22 April 2011

Book Review: A Better Place


A Better Place: death and burial in nineteenth-century Ontario
Susan Smart
Dundurn Press
ISBN 978-1-55488-899-3 (softcover) $19.99/£12.00

Over the years funeral practices have changed. Ontario pioneers might have been buried on the family farm with arrangements handled by the family with support of family and friends. With 19th century development came the adoption of commercial funeral practices with Victorian and US Civil War influences evident and increasingly larger cemeteries further removed from the community centre. The evolution is described by York Region genealogist Susan Smart in the first and major section of this book Death and Burial.
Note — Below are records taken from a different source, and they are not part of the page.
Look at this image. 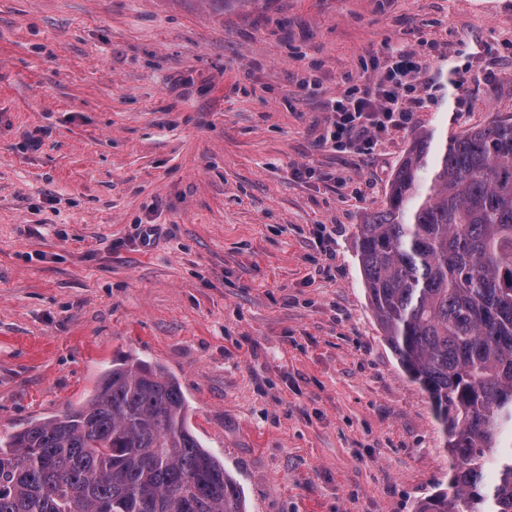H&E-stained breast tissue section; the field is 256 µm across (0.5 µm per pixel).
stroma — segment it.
I'll return each instance as SVG.
<instances>
[{
	"mask_svg": "<svg viewBox=\"0 0 512 512\" xmlns=\"http://www.w3.org/2000/svg\"><path fill=\"white\" fill-rule=\"evenodd\" d=\"M397 51L432 58L411 122L323 147ZM510 115L512 0H0V435L139 359L246 512H416L448 437L355 234L417 132Z\"/></svg>",
	"mask_w": 512,
	"mask_h": 512,
	"instance_id": "stroma-1",
	"label": "stroma"
}]
</instances>
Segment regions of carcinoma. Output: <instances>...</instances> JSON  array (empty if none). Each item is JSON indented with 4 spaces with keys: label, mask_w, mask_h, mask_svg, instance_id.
Listing matches in <instances>:
<instances>
[{
    "label": "carcinoma",
    "mask_w": 512,
    "mask_h": 512,
    "mask_svg": "<svg viewBox=\"0 0 512 512\" xmlns=\"http://www.w3.org/2000/svg\"><path fill=\"white\" fill-rule=\"evenodd\" d=\"M418 133L356 252L381 332L449 436L417 512H512V118ZM0 512H245L178 382L112 364L76 408L0 438Z\"/></svg>",
    "instance_id": "cac0c4a2"
}]
</instances>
You will discover the type of experienced your Ontario ancestor might have had in bereavement with care taken to differentiate between denominations, both Christian and Jewish practice. The discuss is quite comprehensive, the only missing element I noticed was any discussion of gravestone iconography.
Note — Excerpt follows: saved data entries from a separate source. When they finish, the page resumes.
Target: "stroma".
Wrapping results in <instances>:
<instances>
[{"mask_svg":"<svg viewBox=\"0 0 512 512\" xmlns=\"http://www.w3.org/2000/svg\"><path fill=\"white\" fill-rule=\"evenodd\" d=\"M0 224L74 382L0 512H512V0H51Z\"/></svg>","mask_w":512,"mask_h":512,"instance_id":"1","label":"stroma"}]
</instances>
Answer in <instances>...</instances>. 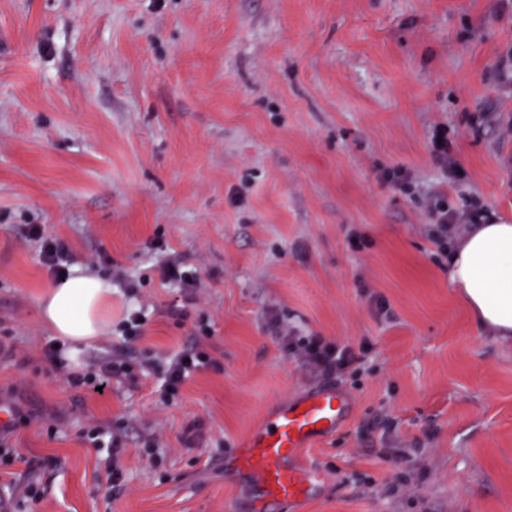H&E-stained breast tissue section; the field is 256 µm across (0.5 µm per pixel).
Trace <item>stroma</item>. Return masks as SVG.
Returning a JSON list of instances; mask_svg holds the SVG:
<instances>
[{"instance_id":"stroma-1","label":"stroma","mask_w":512,"mask_h":512,"mask_svg":"<svg viewBox=\"0 0 512 512\" xmlns=\"http://www.w3.org/2000/svg\"><path fill=\"white\" fill-rule=\"evenodd\" d=\"M439 127L450 173L430 154ZM395 168L418 194L383 180ZM436 193L512 224V0H0L8 512H255L232 458L268 408L324 387L347 414L297 456L323 482L287 512H512V340L457 298L429 236ZM32 224L112 288V326L79 354L129 360L105 396L43 355L57 337ZM166 254L196 270L193 302L162 281ZM273 316L369 346L367 371L316 376ZM196 341L222 370L160 402L167 354ZM96 425L122 442L121 489L83 438ZM381 448L414 451L400 493Z\"/></svg>"}]
</instances>
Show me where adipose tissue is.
Segmentation results:
<instances>
[{
    "instance_id": "adipose-tissue-1",
    "label": "adipose tissue",
    "mask_w": 512,
    "mask_h": 512,
    "mask_svg": "<svg viewBox=\"0 0 512 512\" xmlns=\"http://www.w3.org/2000/svg\"><path fill=\"white\" fill-rule=\"evenodd\" d=\"M448 274L476 324L512 335V224L473 225L449 244ZM40 314L74 355L111 324L112 291L76 267L43 294Z\"/></svg>"
}]
</instances>
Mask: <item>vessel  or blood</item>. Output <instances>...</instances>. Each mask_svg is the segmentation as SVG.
Instances as JSON below:
<instances>
[{"label":"vessel or blood","instance_id":"vessel-or-blood-1","mask_svg":"<svg viewBox=\"0 0 512 512\" xmlns=\"http://www.w3.org/2000/svg\"><path fill=\"white\" fill-rule=\"evenodd\" d=\"M345 413L343 400L332 391L270 408L259 431L243 442L233 471L252 480L263 505L280 508L308 498L318 476L296 468L292 459L312 439L333 435Z\"/></svg>","mask_w":512,"mask_h":512}]
</instances>
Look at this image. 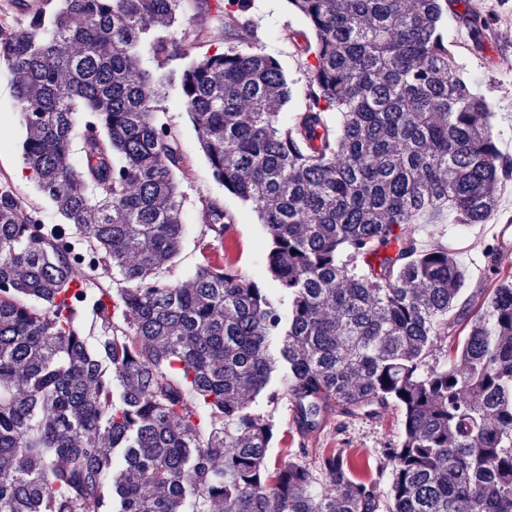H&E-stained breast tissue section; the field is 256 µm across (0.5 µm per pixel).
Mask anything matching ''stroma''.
Segmentation results:
<instances>
[{
	"instance_id": "stroma-1",
	"label": "stroma",
	"mask_w": 512,
	"mask_h": 512,
	"mask_svg": "<svg viewBox=\"0 0 512 512\" xmlns=\"http://www.w3.org/2000/svg\"><path fill=\"white\" fill-rule=\"evenodd\" d=\"M471 8L487 23L485 46L476 51L470 31L456 13L445 22L448 48L455 57L464 78L473 90L483 95L491 112V127L499 149L512 155V0H469ZM251 26L264 51L280 62L294 89V97L281 111L289 119L301 106L307 71L298 56L292 33L305 30L301 16L292 13L287 0H254ZM205 29L207 41L198 45L182 37L183 31ZM179 39V49L167 68L176 71L197 56L227 46L248 49V41L225 35L214 12L204 9L197 0H189L177 27L172 30ZM15 78L5 65H0V185L8 184L15 197L26 207L39 211L43 221L58 223L59 217L51 201L40 193L22 155L26 129L21 121L14 93ZM158 122L171 127L177 135L185 164L176 173L182 195V247L165 278L185 282L204 261L232 264L242 275L263 279L266 265L267 233L250 204L229 193L212 176L208 160L188 112L176 93H169ZM215 200L235 222L228 226L224 243L212 246L213 234L202 219V205ZM512 222V183L499 196L493 218L485 224H409L406 234L428 245L438 241L453 249L466 270L465 295L474 296L487 287L488 260L485 245L499 225ZM270 388L275 398L260 395L249 402L250 409L268 417L276 427V438L269 450L271 460L292 456L313 461L318 450L336 448L349 453H362L369 459L370 474L376 480L381 496H388L390 474L383 456L384 448L397 441L402 433V415L393 407L376 419L337 417L327 428L308 441H299L293 432L290 404L281 377H274Z\"/></svg>"
}]
</instances>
Genealogical Implications, the much shorter second section, focuses on the types of record that may be helpful in researching Ontario death and burial. Here there is a significant omission. No mention is made of the Civil Registration death records indexed at Ancestry.ca. Instead the convoluted official procedure with two indexes is described. But with Ancestry widely available, including free at almost all libraries in Ontario, why would any sane person not try the name indexed records first?
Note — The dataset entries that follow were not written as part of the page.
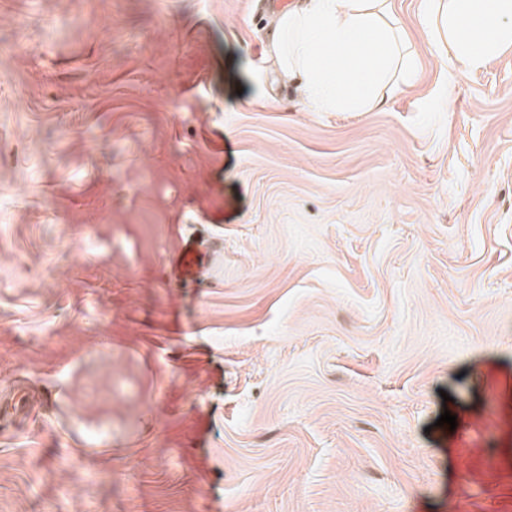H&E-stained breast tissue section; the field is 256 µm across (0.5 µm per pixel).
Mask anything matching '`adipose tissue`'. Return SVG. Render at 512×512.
Segmentation results:
<instances>
[{
  "instance_id": "ef3b65f1",
  "label": "adipose tissue",
  "mask_w": 512,
  "mask_h": 512,
  "mask_svg": "<svg viewBox=\"0 0 512 512\" xmlns=\"http://www.w3.org/2000/svg\"><path fill=\"white\" fill-rule=\"evenodd\" d=\"M421 24L452 80L512 46V0H423ZM406 42L392 0H295L276 12L267 55L310 111L363 112L413 80L417 61Z\"/></svg>"
}]
</instances>
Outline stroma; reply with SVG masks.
Here are the masks:
<instances>
[{
  "label": "stroma",
  "instance_id": "stroma-1",
  "mask_svg": "<svg viewBox=\"0 0 512 512\" xmlns=\"http://www.w3.org/2000/svg\"><path fill=\"white\" fill-rule=\"evenodd\" d=\"M262 2L0 0V512H512V48L312 112ZM199 247V243L189 239L179 255V262L186 275H195L192 279L203 275L207 268V256Z\"/></svg>",
  "mask_w": 512,
  "mask_h": 512
}]
</instances>
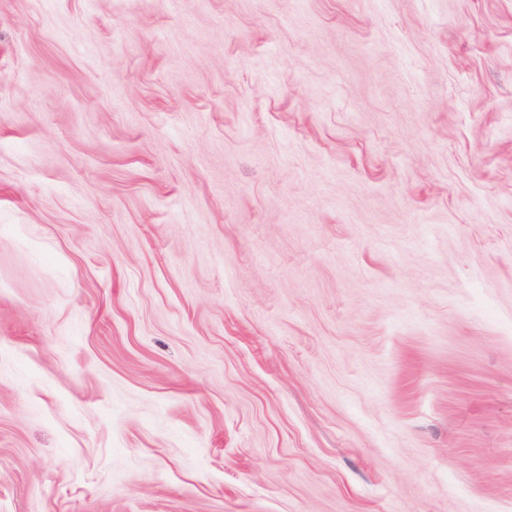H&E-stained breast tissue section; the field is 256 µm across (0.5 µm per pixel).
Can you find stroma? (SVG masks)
<instances>
[{
    "label": "stroma",
    "mask_w": 512,
    "mask_h": 512,
    "mask_svg": "<svg viewBox=\"0 0 512 512\" xmlns=\"http://www.w3.org/2000/svg\"><path fill=\"white\" fill-rule=\"evenodd\" d=\"M0 512H512V0H0Z\"/></svg>",
    "instance_id": "35a3bbf8"
}]
</instances>
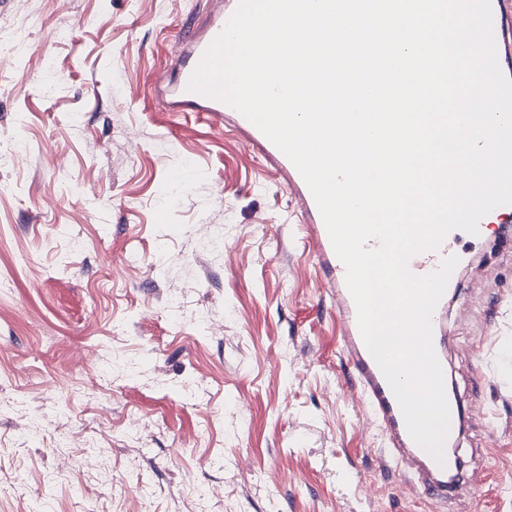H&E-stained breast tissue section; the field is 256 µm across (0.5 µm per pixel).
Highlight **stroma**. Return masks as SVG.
Returning a JSON list of instances; mask_svg holds the SVG:
<instances>
[{"mask_svg":"<svg viewBox=\"0 0 512 512\" xmlns=\"http://www.w3.org/2000/svg\"><path fill=\"white\" fill-rule=\"evenodd\" d=\"M202 2L0 7V512H436L379 461L281 173L156 98ZM460 245L454 509L512 512V233Z\"/></svg>","mask_w":512,"mask_h":512,"instance_id":"obj_1","label":"stroma"}]
</instances>
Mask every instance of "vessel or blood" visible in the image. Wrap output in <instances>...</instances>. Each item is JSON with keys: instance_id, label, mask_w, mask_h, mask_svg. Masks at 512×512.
Instances as JSON below:
<instances>
[{"instance_id": "vessel-or-blood-1", "label": "vessel or blood", "mask_w": 512, "mask_h": 512, "mask_svg": "<svg viewBox=\"0 0 512 512\" xmlns=\"http://www.w3.org/2000/svg\"><path fill=\"white\" fill-rule=\"evenodd\" d=\"M497 56L503 73L512 78V0H491ZM238 6V0H207L203 22L178 33L181 50L172 62L170 72L156 79V92L165 111L192 112L205 120L223 117L227 104L188 92L187 83L203 53L220 34ZM235 123L247 134L249 144L276 169L284 172L311 233L316 259L329 285L336 318L340 324L341 351L349 362L362 404L376 426L387 437L380 451L383 466L406 460L407 478L417 485L423 496L439 504L455 499L461 488V468L453 454L455 435H448L443 460H436L417 445L408 433L399 404L378 364L361 336L354 300L345 281V267L332 246L326 225L306 182L289 160L253 123L243 115H235ZM455 234H448L436 251H425L412 257L410 270L425 275L436 270L442 259L459 255Z\"/></svg>"}]
</instances>
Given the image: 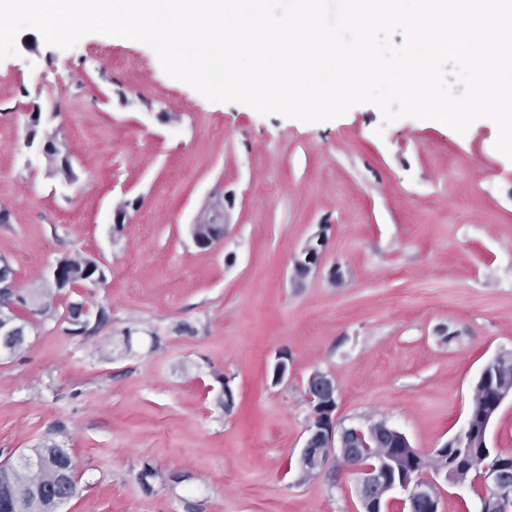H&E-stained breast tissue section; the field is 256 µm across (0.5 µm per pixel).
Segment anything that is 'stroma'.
Listing matches in <instances>:
<instances>
[{
  "mask_svg": "<svg viewBox=\"0 0 512 512\" xmlns=\"http://www.w3.org/2000/svg\"><path fill=\"white\" fill-rule=\"evenodd\" d=\"M17 46L0 61V260L24 292L67 257L105 279L65 289L0 363V466L67 449L60 512H362L340 460L300 471L311 373L334 380L340 425L383 420L425 451L462 429L481 369L512 354V161L491 121L386 126L358 105L303 123L209 101L136 41ZM51 133L71 181L26 145ZM218 202L226 237L205 252L190 226ZM319 232L320 268L294 277ZM73 302L104 321L68 333ZM485 494L440 484V512Z\"/></svg>",
  "mask_w": 512,
  "mask_h": 512,
  "instance_id": "stroma-1",
  "label": "stroma"
}]
</instances>
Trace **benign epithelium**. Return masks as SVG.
<instances>
[{
	"instance_id": "benign-epithelium-1",
	"label": "benign epithelium",
	"mask_w": 512,
	"mask_h": 512,
	"mask_svg": "<svg viewBox=\"0 0 512 512\" xmlns=\"http://www.w3.org/2000/svg\"><path fill=\"white\" fill-rule=\"evenodd\" d=\"M208 225L207 232H202L199 224L192 225L191 235L195 245L203 250H213L224 240L226 225L209 219L200 220ZM325 240L322 233H317L308 240L301 251L293 257V271L297 277L307 276L317 268L322 260ZM64 261H59L43 279L48 288L60 292L66 288L61 277ZM90 309L82 303L70 305L69 323L77 327V332L84 333L90 323ZM24 340L20 328L9 312L0 310V361L14 356L13 348ZM502 356L491 359L481 371V379L473 389L472 400H477L478 389L498 373ZM306 396L310 406V415L305 429L306 437L300 453L299 463L304 472H313L322 468L330 459L338 458L346 466L361 471L362 478L356 487V494L361 502L363 512H381L390 501V494L398 489L406 494L402 500L406 512H439L440 499L436 493L439 481L451 485L458 484L455 474L448 466V446L470 448L472 441L469 430L462 428L459 433L445 445L435 450L434 466L428 469L430 475L403 473L398 470L395 458L385 451L374 453V462L367 463L365 458L369 449L380 447L385 438L394 440L400 448H409L407 436L385 421H378L363 431L358 427H338L336 422L337 395L334 381L325 373H312L306 384ZM512 398V390L503 388L490 395L486 405L490 409L485 414V421H490L493 413L502 404ZM493 449L487 441H482L475 452L482 470L484 485L490 494L485 496L481 512H493L498 499L512 494V461L499 460L487 462ZM23 462L32 467H50L56 474L55 482L46 487L18 488L0 485V512H19L20 503L25 499H35L44 506V512H58L59 507L70 500L77 490V480L72 458L63 448L53 446L33 458Z\"/></svg>"
}]
</instances>
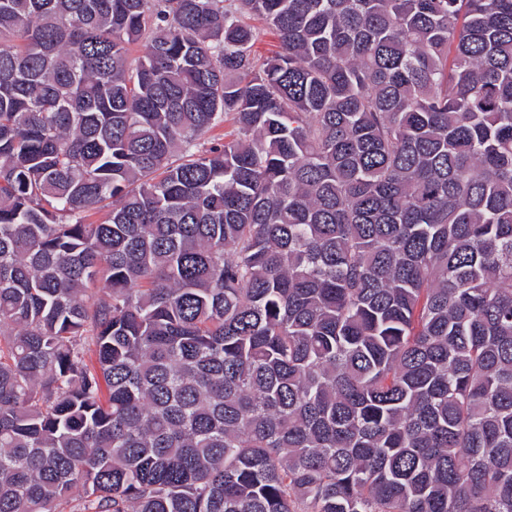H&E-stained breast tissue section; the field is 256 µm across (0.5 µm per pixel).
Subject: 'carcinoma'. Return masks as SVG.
Instances as JSON below:
<instances>
[{
    "mask_svg": "<svg viewBox=\"0 0 512 512\" xmlns=\"http://www.w3.org/2000/svg\"><path fill=\"white\" fill-rule=\"evenodd\" d=\"M0 512H512V0H0Z\"/></svg>",
    "mask_w": 512,
    "mask_h": 512,
    "instance_id": "cac0c4a2",
    "label": "carcinoma"
}]
</instances>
The book has charming period prologue and epilogue, a timeline, glossary, notes and a bibliography, but lacks an index. You're sure to learn something of interest from this attractively presented volume.

Note that the book I reviewed had 234 on the last numbered page, not the 208 pages mentioned in some online bookstore listings, including at Waterstones and Tesco in the UK. It's available at a discount from amazon.ca.

In case this topic strikes you as excessively morbid, here are two items surrounding death likely to bring a smile to your face: brown boots, a Stanley Holloway monologue from the mid 20th century; and an irreverent celebration of a compatriots life in this John Cleese eulogy from 1989.